**AIM OF THE EXERCISE**
The complete listing should be transcribed precisely.

****

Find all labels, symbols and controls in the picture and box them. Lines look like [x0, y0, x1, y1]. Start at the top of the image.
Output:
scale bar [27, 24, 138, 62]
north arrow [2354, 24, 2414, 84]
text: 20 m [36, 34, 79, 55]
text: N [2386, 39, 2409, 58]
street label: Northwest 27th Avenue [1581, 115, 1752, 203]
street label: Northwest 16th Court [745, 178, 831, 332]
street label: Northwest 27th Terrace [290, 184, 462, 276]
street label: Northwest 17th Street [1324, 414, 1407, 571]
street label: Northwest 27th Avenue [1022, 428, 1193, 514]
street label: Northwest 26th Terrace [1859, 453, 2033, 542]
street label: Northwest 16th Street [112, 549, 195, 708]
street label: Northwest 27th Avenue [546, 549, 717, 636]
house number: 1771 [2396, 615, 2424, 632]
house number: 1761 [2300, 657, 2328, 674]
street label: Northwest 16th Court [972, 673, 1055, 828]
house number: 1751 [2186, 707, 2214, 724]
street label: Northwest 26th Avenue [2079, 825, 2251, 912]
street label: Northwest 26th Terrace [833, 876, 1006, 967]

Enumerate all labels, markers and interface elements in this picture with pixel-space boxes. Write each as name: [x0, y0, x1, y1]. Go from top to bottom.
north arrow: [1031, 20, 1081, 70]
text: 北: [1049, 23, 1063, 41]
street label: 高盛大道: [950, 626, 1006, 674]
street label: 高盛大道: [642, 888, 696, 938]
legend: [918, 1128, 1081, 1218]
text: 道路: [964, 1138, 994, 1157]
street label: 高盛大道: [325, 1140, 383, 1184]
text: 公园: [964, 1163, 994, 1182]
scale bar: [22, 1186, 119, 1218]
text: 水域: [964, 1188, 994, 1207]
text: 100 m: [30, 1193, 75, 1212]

****

**ANSWER TO THE EXERCISE**
Find all labels, symbols and controls in the picture and box them. Lines look like [x0, y0, x1, y1]. Start at the top of the image.
Output:
scale bar [27, 24, 138, 62]
north arrow [2354, 24, 2414, 84]
text: 20 m [36, 34, 79, 55]
text: N [2386, 39, 2409, 58]
street label: Northwest 27th Avenue [1581, 115, 1752, 203]
street label: Northwest 16th Court [745, 178, 831, 332]
street label: Northwest 27th Terrace [290, 184, 462, 276]
street label: Northwest 17th Street [1324, 414, 1407, 571]
street label: Northwest 27th Avenue [1022, 428, 1193, 514]
street label: Northwest 26th Terrace [1859, 453, 2033, 542]
street label: Northwest 16th Street [112, 549, 195, 708]
street label: Northwest 27th Avenue [546, 549, 717, 636]
house number: 1771 [2396, 615, 2424, 632]
house number: 1761 [2300, 657, 2328, 674]
street label: Northwest 16th Court [972, 673, 1055, 828]
house number: 1751 [2186, 707, 2214, 724]
street label: Northwest 26th Avenue [2079, 825, 2251, 912]
street label: Northwest 26th Terrace [833, 876, 1006, 967]

Enumerate all labels, markers and interface elements in this picture with pixel-space boxes. Write each as name: [x0, y0, x1, y1]. Go from top to bottom.
north arrow: [1031, 20, 1081, 70]
text: 北: [1049, 23, 1063, 41]
street label: 高盛大道: [950, 626, 1006, 674]
street label: 高盛大道: [642, 888, 696, 938]
legend: [918, 1128, 1081, 1218]
text: 道路: [964, 1138, 994, 1157]
street label: 高盛大道: [325, 1140, 383, 1184]
text: 公园: [964, 1163, 994, 1182]
scale bar: [22, 1186, 119, 1218]
text: 水域: [964, 1188, 994, 1207]
text: 100 m: [30, 1193, 75, 1212]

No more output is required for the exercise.